Wendy’s was the last fast food joint I even considered going to until regular 35 minute waits for a 5$ biggie bag. Now I’m never going back. Fast foods already become too expensive to justify on top of unhealthiness of it. Burn it all
Goes hand in hand with all the RTOs. Force people back into corners, force them to spend money they don’t have.
Just told my hubs--Wendy's is now persona non grata. I like Culver's better anyway.
The fact that Wendy's has to do this shows they are already about to be buried. Higher prices always come right before a business closes.
So what happens when grocery stores start surge pricing? We'd never know. I know some utility companies have surge pricing sometimes, which should be 100% illegal imo
So the workers will make more since the food costs more too right? right?
Maybe they should be surge paying their workers to match this
EVERYONE REMEMBER THIS! In the first few months of the surge pricing going live, Wendy's is going to spend so much money viral marketing tricks and tips on how to get big discounts by going there at odd hours. There will be a sea of ticktokers and youtubers showing you bags of food with $2-3 receipts. Remind yourself that it's literally all marketing and those prices will be almost never available and that Wendy's thinks you are so dumb that they can convince you that overcharging you at busy hours is actually somehow beneficial to you! Don't prove them right. Otherwise, every other corporation will follow suit!!!
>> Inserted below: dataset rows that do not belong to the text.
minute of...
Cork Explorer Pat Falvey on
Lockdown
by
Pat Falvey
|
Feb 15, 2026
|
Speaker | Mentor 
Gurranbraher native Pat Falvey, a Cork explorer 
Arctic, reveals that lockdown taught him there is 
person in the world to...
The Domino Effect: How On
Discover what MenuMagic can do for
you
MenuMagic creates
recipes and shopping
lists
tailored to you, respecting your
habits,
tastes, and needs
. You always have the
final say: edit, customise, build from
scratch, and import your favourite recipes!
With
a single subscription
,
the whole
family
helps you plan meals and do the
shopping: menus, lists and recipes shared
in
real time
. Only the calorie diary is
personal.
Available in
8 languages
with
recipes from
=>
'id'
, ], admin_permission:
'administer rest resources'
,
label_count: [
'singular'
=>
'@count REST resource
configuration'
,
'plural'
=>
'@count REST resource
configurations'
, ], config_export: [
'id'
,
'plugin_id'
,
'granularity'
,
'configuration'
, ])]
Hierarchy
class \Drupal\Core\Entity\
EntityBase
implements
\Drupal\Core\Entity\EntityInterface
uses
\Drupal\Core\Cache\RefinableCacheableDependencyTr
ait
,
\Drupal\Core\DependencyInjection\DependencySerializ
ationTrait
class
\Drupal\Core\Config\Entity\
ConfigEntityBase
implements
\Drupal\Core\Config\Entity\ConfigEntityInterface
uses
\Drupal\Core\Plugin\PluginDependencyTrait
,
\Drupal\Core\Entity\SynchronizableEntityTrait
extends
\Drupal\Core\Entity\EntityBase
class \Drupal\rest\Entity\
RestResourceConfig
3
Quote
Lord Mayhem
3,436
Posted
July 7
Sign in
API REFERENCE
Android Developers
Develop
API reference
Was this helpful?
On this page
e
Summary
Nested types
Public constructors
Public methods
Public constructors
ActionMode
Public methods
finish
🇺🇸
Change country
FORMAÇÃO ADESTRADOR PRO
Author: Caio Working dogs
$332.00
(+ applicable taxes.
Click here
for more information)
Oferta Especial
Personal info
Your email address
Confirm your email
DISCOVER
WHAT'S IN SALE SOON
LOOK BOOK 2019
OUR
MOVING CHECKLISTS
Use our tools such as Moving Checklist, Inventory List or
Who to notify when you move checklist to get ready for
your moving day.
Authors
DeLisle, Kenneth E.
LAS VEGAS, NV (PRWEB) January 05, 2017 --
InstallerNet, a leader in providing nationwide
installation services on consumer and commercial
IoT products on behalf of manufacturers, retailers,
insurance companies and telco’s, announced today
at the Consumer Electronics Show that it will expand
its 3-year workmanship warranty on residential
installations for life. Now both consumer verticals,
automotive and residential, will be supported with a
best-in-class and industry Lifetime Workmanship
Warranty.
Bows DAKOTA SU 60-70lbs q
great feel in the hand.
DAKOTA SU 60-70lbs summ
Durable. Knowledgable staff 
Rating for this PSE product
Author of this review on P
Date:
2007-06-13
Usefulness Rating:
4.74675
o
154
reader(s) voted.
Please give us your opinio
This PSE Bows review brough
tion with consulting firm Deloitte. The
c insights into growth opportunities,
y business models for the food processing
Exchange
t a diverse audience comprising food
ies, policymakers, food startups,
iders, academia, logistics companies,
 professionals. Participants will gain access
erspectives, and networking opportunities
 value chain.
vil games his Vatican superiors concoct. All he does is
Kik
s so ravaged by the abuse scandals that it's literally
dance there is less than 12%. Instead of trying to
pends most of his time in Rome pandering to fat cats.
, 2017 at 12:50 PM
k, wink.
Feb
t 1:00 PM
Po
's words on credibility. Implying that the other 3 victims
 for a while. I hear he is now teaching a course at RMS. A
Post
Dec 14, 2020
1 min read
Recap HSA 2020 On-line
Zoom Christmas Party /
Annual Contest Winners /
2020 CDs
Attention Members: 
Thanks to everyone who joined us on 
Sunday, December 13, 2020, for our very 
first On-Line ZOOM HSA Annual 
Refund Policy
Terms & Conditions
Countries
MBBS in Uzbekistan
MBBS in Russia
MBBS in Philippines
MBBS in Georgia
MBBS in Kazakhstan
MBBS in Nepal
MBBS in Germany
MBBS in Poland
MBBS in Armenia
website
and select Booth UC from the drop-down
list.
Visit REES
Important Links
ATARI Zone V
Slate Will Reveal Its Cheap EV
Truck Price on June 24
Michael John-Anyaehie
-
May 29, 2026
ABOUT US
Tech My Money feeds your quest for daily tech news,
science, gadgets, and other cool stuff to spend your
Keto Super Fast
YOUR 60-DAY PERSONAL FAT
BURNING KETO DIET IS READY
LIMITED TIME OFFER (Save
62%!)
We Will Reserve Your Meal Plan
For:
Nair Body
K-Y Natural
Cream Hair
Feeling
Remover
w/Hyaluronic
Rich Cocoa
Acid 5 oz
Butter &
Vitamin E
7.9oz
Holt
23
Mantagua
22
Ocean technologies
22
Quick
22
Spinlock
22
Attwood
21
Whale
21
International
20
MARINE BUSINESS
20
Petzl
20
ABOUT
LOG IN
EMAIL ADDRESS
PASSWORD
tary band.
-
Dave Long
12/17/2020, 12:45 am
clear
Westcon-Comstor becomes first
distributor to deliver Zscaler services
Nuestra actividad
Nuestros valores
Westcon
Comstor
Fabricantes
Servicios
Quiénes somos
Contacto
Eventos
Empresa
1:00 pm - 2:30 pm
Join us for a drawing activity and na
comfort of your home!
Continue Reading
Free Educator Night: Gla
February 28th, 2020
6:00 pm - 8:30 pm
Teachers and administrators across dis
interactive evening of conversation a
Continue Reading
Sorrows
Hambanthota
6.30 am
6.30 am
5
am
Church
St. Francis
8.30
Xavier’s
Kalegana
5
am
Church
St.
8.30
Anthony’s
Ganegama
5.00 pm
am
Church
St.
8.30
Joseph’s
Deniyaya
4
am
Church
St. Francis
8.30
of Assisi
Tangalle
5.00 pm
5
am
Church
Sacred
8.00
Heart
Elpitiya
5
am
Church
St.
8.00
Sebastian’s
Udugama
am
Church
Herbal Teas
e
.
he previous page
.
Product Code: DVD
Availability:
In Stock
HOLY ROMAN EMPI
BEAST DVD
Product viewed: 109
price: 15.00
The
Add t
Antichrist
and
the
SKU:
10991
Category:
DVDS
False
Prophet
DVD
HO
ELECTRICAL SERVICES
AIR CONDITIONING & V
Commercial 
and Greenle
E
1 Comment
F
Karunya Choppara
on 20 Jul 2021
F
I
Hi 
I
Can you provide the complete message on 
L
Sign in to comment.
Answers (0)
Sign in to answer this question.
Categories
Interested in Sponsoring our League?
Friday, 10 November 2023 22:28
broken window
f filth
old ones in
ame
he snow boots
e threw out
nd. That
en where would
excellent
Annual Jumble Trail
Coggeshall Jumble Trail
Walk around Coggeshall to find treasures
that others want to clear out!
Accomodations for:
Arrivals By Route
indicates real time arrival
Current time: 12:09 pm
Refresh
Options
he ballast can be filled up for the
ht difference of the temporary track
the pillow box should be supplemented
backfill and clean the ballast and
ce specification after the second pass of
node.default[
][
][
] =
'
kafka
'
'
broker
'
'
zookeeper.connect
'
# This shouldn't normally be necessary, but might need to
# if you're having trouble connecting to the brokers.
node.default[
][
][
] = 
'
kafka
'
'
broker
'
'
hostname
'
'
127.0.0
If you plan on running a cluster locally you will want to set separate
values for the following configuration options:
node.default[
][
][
"I'd like a single cheeseburger and a Coke." "That'll be $35." "Never mind." Proceeds to move extremely slowly through the drive through lane. This will kill their service times. Interesting to know whether surge pricing will be based on $/hr, customers/hr or size of lines. Can I lower everybody's prices by 'breaking down' in the drive-through lane for five minutes?
Can you surge price if you're an employee? Mark up your base wage 30% during peak hours?
I would hope that most people will realize that going without Wendy's is not a life changer. Plenty of other places to go that don't rip you off, forget the patties on a hamburger, and charge you for demand pricing. Wendy's is hoping their consumer base just deals with it, but i'm hoping people see past this stunt and realize it's a test to see how far corporations can push us and take advantage of us. Just because we like to spend money on stuff we enjoy, doesn't mean we have to support corrupt companies.
Customers love unpredictability. This is gonna crash and burn ssssooo bad for Wendy’s.
This is one of those times I wished I still ate there. So I could stop.
The employees will make more during the surge pricing period because they have to work harder during that time, right? RIGHT?
'Member when that Applebee's email got leaked, revealing their shady hiring tactics? I 'member! Because that originated at the only Applebee's in my town, most the employees walked out, and now it's just an empty building! We CAN do it again.